Ótima pessoa, Carter, não se discute, mas hoje ninguém recorda quase nada da sua gestão de apenas quatro anos — concluídos com o imbroglio dos reféns americanos no Irã e o fiasco da blitz para libertá-los. Foi um governo de água no vidro, que serviu de prenúncio à chegada de Ronald Reagan, isto é, à volta fortíssima do liberalismo, em todo o mundo, com o fim da grande desestabilização progressista dos anos 70.
As eleições de mid-term de 86 foram um passo em falso para Reagan mas de forma alguma ofuscaram sua imagem de vencedor nem o levaram a mudar de política.



94 frustra as reformas de Clinton



As eleições de mid-term de 94, em contraste, foram importantíssimas e, elas sim, assinalaram uma virada. O que ocorreu? Que o jovem ex-governador do Arkansas Bill Clinton, 46 anos, fora eleito presidente dois anos antes, após duas décadas republicanas interrompidas apenas pelo fugaz Carter. E preparara um programa reformador. Pretendia grandes mudanças, seja de estrutura social, seja de costumes. No plano dos costumes desafiara os conformistas ao dar plenos direitos aos gays no exército. E sobretudo desafiara os conformistas e o lobby das armas, propondo-se a vedar a venda a varejo de pistolas e fuzis, na contramão de uma das mais arraigadas (e incompreensíveis) paixões americanas, pela defesa pessoal armada. No plano social, propusera uma ampliação do Wellfare State e a introdução de uma reforma da saúde que teria introduzido a saúde pública como um direito de todos, em um sistema totalmente privado e baseado na concorrência.

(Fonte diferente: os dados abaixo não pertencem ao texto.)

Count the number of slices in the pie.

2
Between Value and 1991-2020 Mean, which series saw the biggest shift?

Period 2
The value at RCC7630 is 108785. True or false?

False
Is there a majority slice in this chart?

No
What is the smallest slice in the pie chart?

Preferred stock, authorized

Seria uma transformação de princípios: não mais “assistência”, vinda de cima, mas direitos reconhecidos em um patamar mínimo de igualdade — e sobretudo uma mudança radical no plano dos interesses (com o desmantelamento da fortaleza econômica da saúde privada e das gigantescas especulações das empresas da previdência).



Clinton se chocou com um formidável lobby de corporações, que sustentaram a campanha eleitoral de seu adversário, o emergente Newt Gingrich, que aderiu ao Partido republicano sustentando posições ultraliberais (dizia que Reagan tinha sido um moderado). Eleito, perdeu clamorosamente as eleilões de mid-term; Gingrich clamorosamente venceu-as. A conseqüência foi o abandono de todas as reformas e um redimensionamento do Wellfare Stat: redução dos impostos, da assistência social, dos salários-desemprego, e assim por diante. Uma formidável virada moderada que frustrou no nascedouro o sonho clintoniano e influenciou profundamente, nos anos seguintes, as experiências européias de centro-esquerda (Romano Prodi na Itália, Michel Jospin na França, Gerhard Schroeder na Alemanha, Tony Blair na Grã-Bretanha).

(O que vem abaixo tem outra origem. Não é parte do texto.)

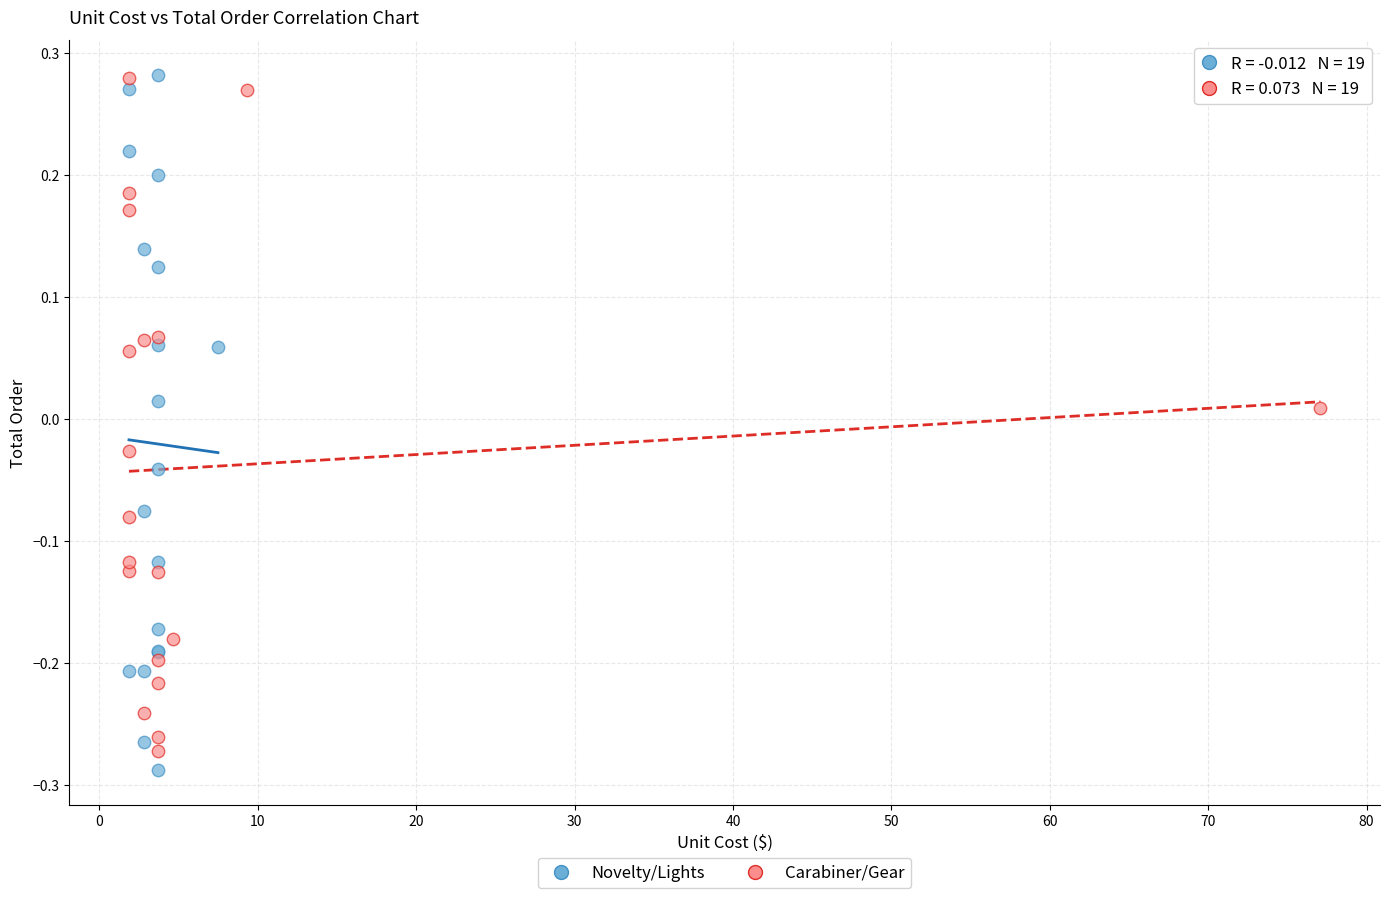

What are all the series names shown in the legend?

Novelty/Lights, Carabiner/Gear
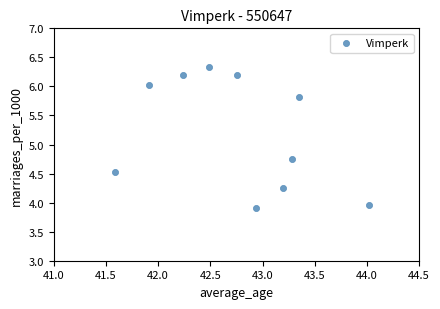

What is the average Y value?

5.2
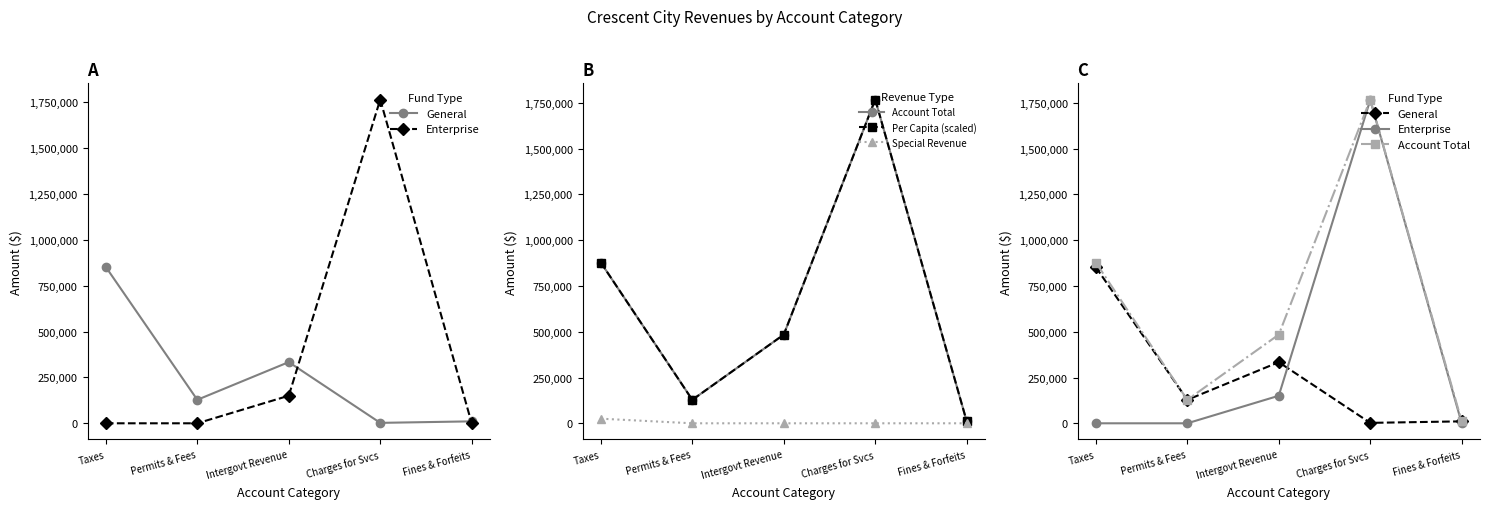

How many values in Enterprise are above zero?

2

O voto distrital é centrista



Por que o sistema parlamentar americano impede as viradas à esquerda? Porque o voto distrital pende para o centro. O sistema de vetos e balança de poderes leva a um bipartidarismo que com muita freqüência se torna monopartidarismo (política fiscal, guerra, Patriot Act, etcetera).



E o monopartidarismo só se realiza com o deslocamento do Partido Democrata para o centro e para a direita, jamais com o movimento inverso. Sim, pois — os fatos o demonstram — o Partido Democrata amiúde ganha votos ao centro, porém jamais o Partido Republicano os conquista à esquerda.



De onde vieram as mudanças



A verdade é que as únicas grandes transformações de esquerda nos EUA ocorreram sob o influxo dos movimentos, fora da lógica dos partidos e do bipartidarismo: o movimento negro, o dos direitos civis em 68, o movimento contra a guerra.



É nessas ocasiões que a sociedade americana se desloca, os negros obtêm grandes conquistas, o Estado social avança. E isto sob a guia de dois dos presidentes mais opacos da história recente, Lyndon Johnson, democrata e “carniceiro do Vietnã” e Richard Nixon, o republicano dos complôs e das trapaças.